» Activities
1. Reproduce word for word the part of the ameloblastic fibroma text starting at "Last updated November" and ending at "tooth is involved.".
2. According to the ameloblastic fibroma text, in what percentage of cases is an unerupted tooth involved?

» Given passage
Content starts
Ameloblastic fibroma

Ameloblastic fibroma
Ameloblastic fibroma
	Histology of developing tooth with enamel, dentin, ameloblasts, and odontoblasts labeled. Tooth bud is in maturation/crown stage.
Symptoms	Painless swelling of the jaw.
Complications	Impacted tooth.
Usual onset	Childhood or adolescence.
Diagnostic method	Dental radiograph.
Differential diagnosis	Ameloblastic fibro-odontoma or odontoma.
Treatment	Surgical excision or curettage and removal of the effected teeth.
Frequency	2% of odontogenic tumors.

Last updated November 12, 2024

An ameloblastic fibroma is a fibroma of the ameloblastic tissue, that is, an odontogenic tumor arising from the enamel organ or dental lamina. It may be either truly neoplastic or merely hamartomatous (an odontoma). In neoplastic cases, it may be labeled an ameloblastic fibrosarcoma in accord with the terminological distinction that reserves the word fibroma for benign tumors and assigns the word fibrosarcoma to malignant ones. It is more common in the first and second decades of life, when odontogenesis is ongoing, than in later decades. In 50% of cases an unerupted tooth is involved.
Content ends
[Records drawn from a data source]
Content starts
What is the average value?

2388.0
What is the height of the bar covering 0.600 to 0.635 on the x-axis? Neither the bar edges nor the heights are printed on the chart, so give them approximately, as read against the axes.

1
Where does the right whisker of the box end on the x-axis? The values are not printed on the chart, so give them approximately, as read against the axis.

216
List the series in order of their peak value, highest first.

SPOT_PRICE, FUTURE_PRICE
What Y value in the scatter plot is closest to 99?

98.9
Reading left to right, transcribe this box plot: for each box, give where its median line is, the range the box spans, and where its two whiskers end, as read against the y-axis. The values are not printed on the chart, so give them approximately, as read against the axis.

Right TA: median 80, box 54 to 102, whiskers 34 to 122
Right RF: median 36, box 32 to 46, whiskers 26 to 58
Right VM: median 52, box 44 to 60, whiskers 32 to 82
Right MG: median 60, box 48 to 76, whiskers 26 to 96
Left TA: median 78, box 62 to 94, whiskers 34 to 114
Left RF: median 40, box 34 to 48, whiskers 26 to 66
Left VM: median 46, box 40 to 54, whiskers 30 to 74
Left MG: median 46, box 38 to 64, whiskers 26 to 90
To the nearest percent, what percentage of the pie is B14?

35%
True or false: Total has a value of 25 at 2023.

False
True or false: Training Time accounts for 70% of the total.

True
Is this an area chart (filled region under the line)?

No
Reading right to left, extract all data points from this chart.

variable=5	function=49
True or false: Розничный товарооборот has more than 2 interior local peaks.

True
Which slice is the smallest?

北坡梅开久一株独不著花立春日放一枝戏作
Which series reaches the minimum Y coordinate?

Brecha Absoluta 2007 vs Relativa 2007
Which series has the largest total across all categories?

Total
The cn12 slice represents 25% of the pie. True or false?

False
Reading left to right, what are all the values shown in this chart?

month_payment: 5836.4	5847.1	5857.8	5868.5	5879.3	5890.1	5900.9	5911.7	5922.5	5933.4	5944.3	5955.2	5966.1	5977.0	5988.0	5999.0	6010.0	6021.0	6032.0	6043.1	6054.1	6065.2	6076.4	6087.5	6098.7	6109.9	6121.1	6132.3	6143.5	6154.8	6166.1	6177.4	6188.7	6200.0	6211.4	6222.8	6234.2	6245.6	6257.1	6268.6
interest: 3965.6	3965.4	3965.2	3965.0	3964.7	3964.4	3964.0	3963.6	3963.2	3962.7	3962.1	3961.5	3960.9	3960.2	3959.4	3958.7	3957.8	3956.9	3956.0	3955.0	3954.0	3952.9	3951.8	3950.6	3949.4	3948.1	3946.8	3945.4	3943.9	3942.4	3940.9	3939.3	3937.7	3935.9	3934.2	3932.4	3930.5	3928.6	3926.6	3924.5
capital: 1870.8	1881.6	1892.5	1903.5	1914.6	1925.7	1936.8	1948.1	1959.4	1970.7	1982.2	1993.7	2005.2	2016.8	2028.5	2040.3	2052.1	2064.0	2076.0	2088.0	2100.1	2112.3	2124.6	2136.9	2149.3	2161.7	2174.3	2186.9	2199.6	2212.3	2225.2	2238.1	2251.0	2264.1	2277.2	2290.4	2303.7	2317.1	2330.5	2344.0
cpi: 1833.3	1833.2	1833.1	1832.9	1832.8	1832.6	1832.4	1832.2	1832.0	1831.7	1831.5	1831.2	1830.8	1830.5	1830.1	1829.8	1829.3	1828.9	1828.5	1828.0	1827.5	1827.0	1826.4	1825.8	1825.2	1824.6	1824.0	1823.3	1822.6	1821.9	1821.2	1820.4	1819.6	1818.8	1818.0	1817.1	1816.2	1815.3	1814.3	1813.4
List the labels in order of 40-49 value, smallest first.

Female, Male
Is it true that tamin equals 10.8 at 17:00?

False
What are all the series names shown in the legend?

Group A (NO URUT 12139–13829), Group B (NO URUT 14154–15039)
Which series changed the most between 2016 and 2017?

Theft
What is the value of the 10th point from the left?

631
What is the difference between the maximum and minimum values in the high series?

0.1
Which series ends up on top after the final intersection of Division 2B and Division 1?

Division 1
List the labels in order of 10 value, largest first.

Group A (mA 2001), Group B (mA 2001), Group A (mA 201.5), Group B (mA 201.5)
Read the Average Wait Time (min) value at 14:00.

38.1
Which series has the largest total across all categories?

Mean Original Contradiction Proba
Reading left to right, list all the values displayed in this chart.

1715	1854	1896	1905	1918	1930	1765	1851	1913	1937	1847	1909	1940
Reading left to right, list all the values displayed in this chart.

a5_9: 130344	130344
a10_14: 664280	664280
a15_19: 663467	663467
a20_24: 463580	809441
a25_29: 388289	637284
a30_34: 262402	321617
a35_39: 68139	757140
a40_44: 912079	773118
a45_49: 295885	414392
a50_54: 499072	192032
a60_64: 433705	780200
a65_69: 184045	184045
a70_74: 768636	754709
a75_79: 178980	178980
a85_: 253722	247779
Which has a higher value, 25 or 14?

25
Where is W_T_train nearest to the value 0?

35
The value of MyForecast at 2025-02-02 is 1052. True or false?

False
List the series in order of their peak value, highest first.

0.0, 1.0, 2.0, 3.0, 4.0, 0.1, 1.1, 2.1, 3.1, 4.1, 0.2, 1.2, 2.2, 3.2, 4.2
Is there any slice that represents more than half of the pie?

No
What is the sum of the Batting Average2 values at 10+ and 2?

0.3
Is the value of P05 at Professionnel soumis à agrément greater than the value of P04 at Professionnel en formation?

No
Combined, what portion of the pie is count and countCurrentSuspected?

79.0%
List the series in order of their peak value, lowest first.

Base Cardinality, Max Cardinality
Content ends
» Completed exercise
1.
Last updated November 12, 2024

An ameloblastic fibroma is a fibroma of the ameloblastic tissue, that is, an odontogenic tumor arising from the enamel organ or dental lamina. It may be either truly neoplastic or merely hamartomatous (an odontoma). In neoplastic cases, it may be labeled an ameloblastic fibrosarcoma in accord with the terminological distinction that reserves the word fibroma for benign tumors and assigns the word fibrosarcoma to malignant ones. It is more common in the first and second decades of life, when odontogenesis is ongoing, than in later decades. In 50% of cases an unerupted tooth is involved.

2. 50%